• Provided passage
Bahamas bound
Marine Craft Marina, NC.
We return to Helacious in Broad Creek, North Carolina, after a few weeks at home visiting with friends and family, celebrating Thanksgiving and taking care of business. After restocking ship’s supplies and enjoying the late afternoon sun, the weather turned chilly. In fact, it was the coldest weather Helacious has seen all year. Down below, with our lovely little stove, we were toasty warm. It did remind us, though, that it was time to leave; time to head south to warmer waters.
We put up our Christmas decorations to get in the festive spirit, nothing too ambitious, but they are meaningful.
The morning we departed there was ice on the water, but nothing Helacious could not handle.
An icy departure.
The weather for an offshore jump down to Charleston was not cooperating. Instead of waiting for the weather to change, we turned right and continued to motor the ICW, through the reeds and sandbars of North Carolina, the endless waterside homes of Myrtle Beach and the beautiful cypress swamps of the Waccamaw wildlife refuge. The days were short so we had to rise at dawn and find a spot to anchor before the light faded at 5pm.
Arriving in Charleston we opt to spring for a marina, much easier for visiting guests and to be able to re-provision. We would be making a number of grocery and Costco visits before leaving for the Bahamas. We celebrate the holidays with the extended family; Jake flew in from NYC, while hosts Brent and Kianna created some amazing feasts for us. Thank you all so much.

• Requests
1: Answer these questions from the Bahamas bound post:
(a) Where is Helacious when the crew returns to it?
(b) By what time did the light fade each day on the ICW?
(c) Who flew in from NYC for the holidays?
2: Resume the Bahamas bound post, picking up after its final sentence.
The data has no connection to the Bahamas bound post.

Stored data
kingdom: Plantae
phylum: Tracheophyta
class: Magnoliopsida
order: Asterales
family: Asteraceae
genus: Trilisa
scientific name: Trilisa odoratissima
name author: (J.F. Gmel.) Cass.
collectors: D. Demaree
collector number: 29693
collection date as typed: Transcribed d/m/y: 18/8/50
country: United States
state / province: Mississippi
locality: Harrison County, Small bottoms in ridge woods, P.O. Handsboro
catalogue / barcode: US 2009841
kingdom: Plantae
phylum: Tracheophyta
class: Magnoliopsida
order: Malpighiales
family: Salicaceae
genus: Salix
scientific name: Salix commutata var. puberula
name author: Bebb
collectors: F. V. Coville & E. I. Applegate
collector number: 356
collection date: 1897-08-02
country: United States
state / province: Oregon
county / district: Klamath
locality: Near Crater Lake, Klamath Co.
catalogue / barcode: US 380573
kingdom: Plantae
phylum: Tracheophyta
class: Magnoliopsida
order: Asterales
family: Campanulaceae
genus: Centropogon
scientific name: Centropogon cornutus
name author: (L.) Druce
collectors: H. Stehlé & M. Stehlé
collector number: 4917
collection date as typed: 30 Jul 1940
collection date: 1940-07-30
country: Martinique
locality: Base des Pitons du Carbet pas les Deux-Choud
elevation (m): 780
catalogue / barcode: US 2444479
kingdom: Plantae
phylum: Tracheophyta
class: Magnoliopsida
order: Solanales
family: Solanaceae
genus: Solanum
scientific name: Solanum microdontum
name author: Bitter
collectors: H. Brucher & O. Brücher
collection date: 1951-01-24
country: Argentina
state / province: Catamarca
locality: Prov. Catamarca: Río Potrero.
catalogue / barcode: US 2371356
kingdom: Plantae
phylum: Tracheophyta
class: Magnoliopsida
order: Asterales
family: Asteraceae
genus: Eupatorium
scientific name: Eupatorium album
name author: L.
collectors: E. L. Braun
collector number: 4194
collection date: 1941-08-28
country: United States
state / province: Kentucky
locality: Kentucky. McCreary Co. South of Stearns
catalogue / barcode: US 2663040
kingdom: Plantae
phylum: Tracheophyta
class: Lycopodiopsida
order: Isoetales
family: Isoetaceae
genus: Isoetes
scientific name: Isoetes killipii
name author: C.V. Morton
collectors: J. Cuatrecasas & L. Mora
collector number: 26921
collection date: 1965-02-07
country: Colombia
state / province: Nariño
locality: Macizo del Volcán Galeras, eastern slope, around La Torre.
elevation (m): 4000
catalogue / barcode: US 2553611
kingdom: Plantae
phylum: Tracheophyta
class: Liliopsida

• Answers to each task
1:
(a) Broad Creek, North Carolina
(b) 5pm
(c) Jake

2:
A quick tour of downtown Charleston and it is time to say our farewells.
We catch the outgoing tide, leaving before sunrise, and turn our bow south. We make an overnight run down to Cumberland Island, Georgia, a beautiful and familiar anchorage just north of the Florida border. We last anchored here in January 2020; it was our first stop on this adventure after retirement. Hard to believe we have been almost continuously living on Helacious for 6 years!
Cumberland Island has the best of everything. Beautiful live oaks, draped in Spanish moss. A gorgeous beach with the softest white sand, the ruins of the vast Carnegie family estate (burned down in a fire lasting 3 days) and to top it all, wild horses.
A wild horse welcomed us to our anchorage.
The trail through the live oak forest.
Stafford Beach.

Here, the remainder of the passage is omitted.